31 Directors' indemnity
31.1 Subject to the provision of the Companies Acts, every member of the Board of Directors, officer or any trustee of the Chamber shall be indemnified out of the Chamber's assets against all actions, costs, charges, expenses, losses and liabilities incurred by them in the conduct of the Chamber's business or in the discharge of their duties.
31.2 No member of the Board of Directors or officer of the Chamber shall be liable for the acts or omissions of any other member of the Board of Directors or officer or by reason of them having joined in any receipt of money not received by them personally or for any loss on account of the insufficiency of any security in or upon which any monies of the Chamber shall be invested or for any loss incurred through any banker, broker or other agent.
PART 4: MISCELLANEOUS
32 The Executive Office
32.1 The Board of Directors may at their sole discretion appoint, and remove, executive assistants (the "Executive Assistants") upon such terms and conditions and with such restrictions as they think fit to assist with the running of the Chamber.
32.2 The Executive Assistants may or may not be a Director and shall receive such remuneration as the Board of Directors may determine.
33.1 The Board of Directors may from time to time appoint a trustee or trustees from among their number, or otherwise, to hold any property of the Chamber upon such terms and conditions as the Board of Directors thinks fit.
33.2 On the appointment of any new trustee, the Board of Directors shall direct, cause and procure such funds of the Chamber, as shall be vested in any trustee for the Chamber, to be conveyed, assigned or otherwise transferred or assured to such trustee.
34.1 If the Chamber has a Seal, it shall only be used with the authority of the Directors.

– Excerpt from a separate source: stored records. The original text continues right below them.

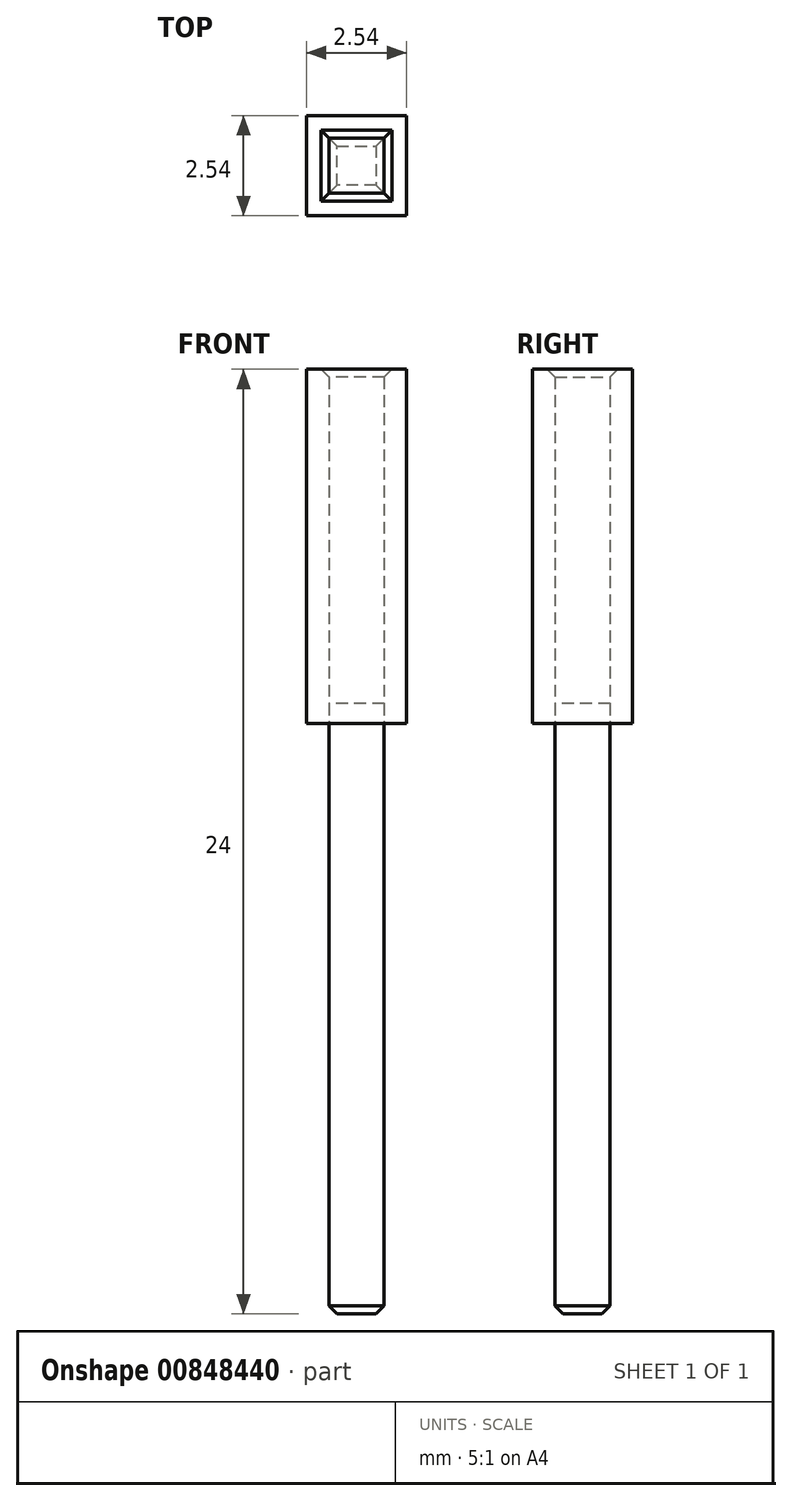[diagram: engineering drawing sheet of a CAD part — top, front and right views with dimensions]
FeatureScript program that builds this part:
annotation { "Feature Type Name" : "Feature", "Feature Type Description" : "" }
export const myFeature = defineFeature(function(context is Context, id is Id, definition is map)
    precondition{}
    {
        {
            var Q0;
            Q0=qCreatedBy(makeId("Top.planeOp"),FACE);
            var sketch = newSketch(context, id + "F0", { "sketchPlane" : qUnion([Q0])});
            skLineSegment(sketch, "E0.bottom", {"start": v(1.27, 1.27) * mm, "end": v(-1.27, 1.27) * mm});
            skLineSegment(sketch, "E0.top", {"start": v(1.27, -1.27) * mm, "end": v(-1.27, -1.27) * mm});
            skLineSegment(sketch, "E0.left", {"start": v(1.27, 1.27) * mm, "end": v(1.27, -1.27) * mm});
            skLineSegment(sketch, "E0.right", {"start": v(-1.27, 1.27) * mm, "end": v(-1.27, -1.27) * mm});
            skPoint(sketch, "E0.middle", {"position": v(0, 0) * mm});
            skLineSegment(sketch, "E1.bottom", {"start": v(0.7, 0.7) * mm, "end": v(-0.7, 0.7) * mm});
            skLineSegment(sketch, "E1.top", {"start": v(0.7, -0.7) * mm, "end": v(-0.7, -0.7) * mm});
            skLineSegment(sketch, "E1.left", {"start": v(0.7, 0.7) * mm, "end": v(0.7, -0.7) * mm});
            skLineSegment(sketch, "E1.right", {"start": v(-0.7, 0.7) * mm, "end": v(-0.7, -0.7) * mm});
            skSolve(sketch);
        }
        {
            var Q0;
            Q0 = qSketchRegion(id + "F0", true);
            extrude(context, id + "F1", {"entities" : qUnion([Q0]), "depth" : 9 * mm, "offsetDistance" : 25 * mm});
        }
        {
            var Q0;
            Q0=makeQuery(id+"F1.opExtrude","CAP_EDGE",EDGE,{"disambiguationData":[OSD([sQuery(id+"F0.wireOp",EDGE,"E1.top")])],"isStart":false});
            var Q1;
            Q1=makeQuery(id+"F1.opExtrude","CAP_EDGE",EDGE,{"disambiguationData":[OSD([sQuery(id+"F0.wireOp",EDGE,"E1.right")])],"isStart":false});
            var Q2;
            Q2=makeQuery(id+"F1.opExtrude","CAP_EDGE",EDGE,{"disambiguationData":[OSD([sQuery(id+"F0.wireOp",EDGE,"E1.bottom")])],"isStart":false});
            var Q3;
            Q3=makeQuery(id+"F1.opExtrude","CAP_EDGE",EDGE,{"disambiguationData":[OSD([sQuery(id+"F0.wireOp",EDGE,"E1.left")])],"isStart":false});
            chamfer(context, id + "F2", {"entities" : qUnion([Q0, Q1, Q2, Q3]), "width" : 0.2 * mm, "tangentPropagation" : true});
        }
        {
            var Q0;
            Q0=makeQuery(id+"F1.opExtrude","CAP_FACE",FACE,{"disambiguationData":[OSD([sQuery(id+"F0.wireOp",EDGE,"E0.bottom"),sQuery(id+"F0.wireOp",EDGE,"E0.top"),sQuery(id+"F0.wireOp",EDGE,"E0.left"),sQuery(id+"F0.wireOp",EDGE,"E0.right"),sQuery(id+"F0.wireOp",EDGE,"E1.bottom"),sQuery(id+"F0.wireOp",EDGE,"E1.top"),sQuery(id+"F0.wireOp",EDGE,"E1.left"),sQuery(id+"F0.wireOp",EDGE,"E1.right")])],"isStart":true});
            var sketch = newSketch(context, id + "F3", { "sketchPlane" : qUnion([Q0])});
            skLineSegment(sketch, "E2.bottom", {"start": v(0.7, 0.7) * mm, "end": v(-0.7, 0.7) * mm});
            skLineSegment(sketch, "E2.top", {"start": v(0.7, -0.7) * mm, "end": v(-0.7, -0.7) * mm});
            skLineSegment(sketch, "E2.left", {"start": v(0.7, 0.7) * mm, "end": v(0.7, -0.7) * mm});
            skLineSegment(sketch, "E2.right", {"start": v(-0.7, 0.7) * mm, "end": v(-0.7, -0.7) * mm});
            skPoint(sketch, "E2.middle", {"position": v(0, 0) * mm});
            skSolve(sketch);
        }
        {
            var Q0;
            Q0=makeQuery(id+"F3.imprint","IMPRINT",FACE,{"disambiguationData":[TD([[makeQuery(id+"F3.imprint","IMPRINT",EDGE,{"derivedFrom":sQuery(id+"F3.wireOp",EDGE,"E2.bottom")}),1.0]])]});
            extrude(context, id + "F4", {"entities" : qUnion([Q0]), "depth" : 15 * mm, "offsetDistance" : 25 * mm});
        }
        {
            var Q0;
            Q0=makeQuery(id+"F4.opExtrude","CAP_EDGE",EDGE,{"disambiguationData":[OSD([sQuery(id+"F3.wireOp",EDGE,"E2.right")])],"isStart":false});
            var Q1;
            Q1=makeQuery(id+"F4.opExtrude","CAP_EDGE",EDGE,{"disambiguationData":[OSD([sQuery(id+"F3.wireOp",EDGE,"E2.top")])],"isStart":false});
            var Q2;
            Q2=makeQuery(id+"F4.opExtrude","CAP_EDGE",EDGE,{"disambiguationData":[OSD([sQuery(id+"F3.wireOp",EDGE,"E2.left")])],"isStart":false});
            var Q3;
            Q3=makeQuery(id+"F4.opExtrude","CAP_EDGE",EDGE,{"disambiguationData":[OSD([sQuery(id+"F3.wireOp",EDGE,"E2.bottom")])],"isStart":false});
            chamfer(context, id + "F5", {"entities" : qUnion([Q0, Q1, Q2, Q3]), "width" : 0.2 * mm, "tangentPropagation" : true});
        }
        {
            var Q0;
            Q0=makeQuery(id+"F4.opExtrude","CAP_FACE",FACE,{"disambiguationData":[OSD([sQuery(id+"F3.wireOp",EDGE,"E2.bottom"),sQuery(id+"F3.wireOp",EDGE,"E2.top"),sQuery(id+"F3.wireOp",EDGE,"E2.left"),sQuery(id+"F3.wireOp",EDGE,"E2.right")])],"isStart":true});
            extrude(context, id + "F6", {"entities" : qUnion([Q0]), "depth" : 0.5 * mm, "offsetDistance" : 25 * mm});
        }
    });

34.2 Unless otherwise decided by the Directors, if the Chamber has a Seal and it is affixed to a document, the document must also be signed by at least another Director in the presence of a witness who attests the signature.
35.1 Any notice may be served by the Chamber upon any Members either:
(b) by electronic mail (to an address notified by the Member in writing);
(c) by post (with postage delivery paid) addressed to the registered office or residential address (as applicable) of the Member; or
(d) by advertisement in at least two London-based national daily newspapers.
35.2 Any notice sent:
(a) personally, is treated as being delivered at the time it is handed to or left for the Member;
(b) by electronic mail, is treated as being delivered at the time it was sent;
(c) by post, is treated as being delivered 72 hours after it was posted provided that the same was properly addressed and posted; and
(d) by advertisement, is treated as being delivered at midday on the day when the last advertisement appears in the newspapers.
36.1 The Directors may appoint any person who is willing to act as the secretary for such term, at such remuneration and upon such conditions as they may think fit and may from time to time remove such person, and if the Directors so decide, appoint a replacement, in each case by a decision of the Directors.
37.1 The Board of Directors may from time to time make such rules ("Rules") as they may deem necessary for the proper conduct or management of the Chamber and for the purposes of prescribing classes and conditions of membership. Such Rules may regulate:
(a) the admission of Members, the continuance of their membership and its termination;
(b) classes of membership, rights and privileges associated with each class and any membership fees or other payments to be made;
(c) the conduct of Members to one other; and
(d) the procedure at general meetings in so far as that procedure is not regulated by the Articles or the Companies Acts.
37.2 The Directors shall have power to alter, add to or repeal the Rules and shall inform Members of such amendments. The Rules shall be binding on all Members provided that no Rules shall be inconsistent with, affect or repeal anything contained in the Articles.